Now that several days have past, the timing is ripe for a second wave to hit these countries. It's not another Tsunami, but disease.

Stephanie Gelman, M.D., U of U Infectious Diseases: “The main outbreaks that will occur will be cholera and typhoid fever.”

Even though relief workers will be protected against the big ones, other pathogens will be breeding at the same time.

Dr. Stephanie Gelman: "Also, gastrointestinal infections could possibly be spread to relief workers if they have direct contact with feces or vomit."

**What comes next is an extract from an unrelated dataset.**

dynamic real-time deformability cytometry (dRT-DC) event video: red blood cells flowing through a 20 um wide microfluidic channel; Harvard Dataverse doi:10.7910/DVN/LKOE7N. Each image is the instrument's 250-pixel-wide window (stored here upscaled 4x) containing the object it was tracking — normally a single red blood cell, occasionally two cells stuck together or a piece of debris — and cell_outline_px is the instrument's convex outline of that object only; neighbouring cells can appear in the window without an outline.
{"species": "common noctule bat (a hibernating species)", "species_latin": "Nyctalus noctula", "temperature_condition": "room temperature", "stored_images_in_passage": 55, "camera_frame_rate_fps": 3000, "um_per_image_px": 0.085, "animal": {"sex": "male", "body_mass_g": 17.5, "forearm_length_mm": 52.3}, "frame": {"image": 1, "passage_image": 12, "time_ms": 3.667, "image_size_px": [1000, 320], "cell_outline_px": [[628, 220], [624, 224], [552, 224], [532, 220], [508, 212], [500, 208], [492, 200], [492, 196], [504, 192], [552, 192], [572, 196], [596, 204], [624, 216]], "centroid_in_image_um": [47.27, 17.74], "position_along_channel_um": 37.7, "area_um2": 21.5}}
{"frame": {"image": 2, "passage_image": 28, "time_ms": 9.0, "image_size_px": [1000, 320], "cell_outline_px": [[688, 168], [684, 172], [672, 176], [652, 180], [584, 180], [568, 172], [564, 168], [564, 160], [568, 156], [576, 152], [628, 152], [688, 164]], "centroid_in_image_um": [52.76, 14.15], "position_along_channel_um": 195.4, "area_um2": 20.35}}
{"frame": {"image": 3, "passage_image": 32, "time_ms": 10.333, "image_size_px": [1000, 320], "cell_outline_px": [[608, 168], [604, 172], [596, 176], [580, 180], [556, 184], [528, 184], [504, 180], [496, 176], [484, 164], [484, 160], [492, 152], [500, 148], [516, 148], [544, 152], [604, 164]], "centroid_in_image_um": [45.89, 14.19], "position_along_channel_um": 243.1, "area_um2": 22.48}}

With water, food, and sanitation plants contaminated, workers are desperately trying to get fresh supplies to devastated areas. The Tsunami scoured out the mosquitoes. But with hundreds of ponds and depressions filled with stagnant water, disease carrying bugs are coming back.

Dr. Stephanie Gelman: "In several of these areas dengue fever and malaria, which are transmitted through mosquitoes, will probably become more of a problem."

For now, the University of Utah International Travel Clinic is advising people who want to go look for family members, or simply go by themselves to give humanitarian aid, not to go.

Dr. Stephanie Gelman: “For family members that are going to look for other family members that may be there, it's recommended that they not go because it's dangerous. And I think the situation is going to get worse in terms of increasing outbreaks of infectious diseases."

Another problem -- though international travel insurance called SOS guarantees evacuation, there's simply no way to get injured travelers out in a disaster of this proportion.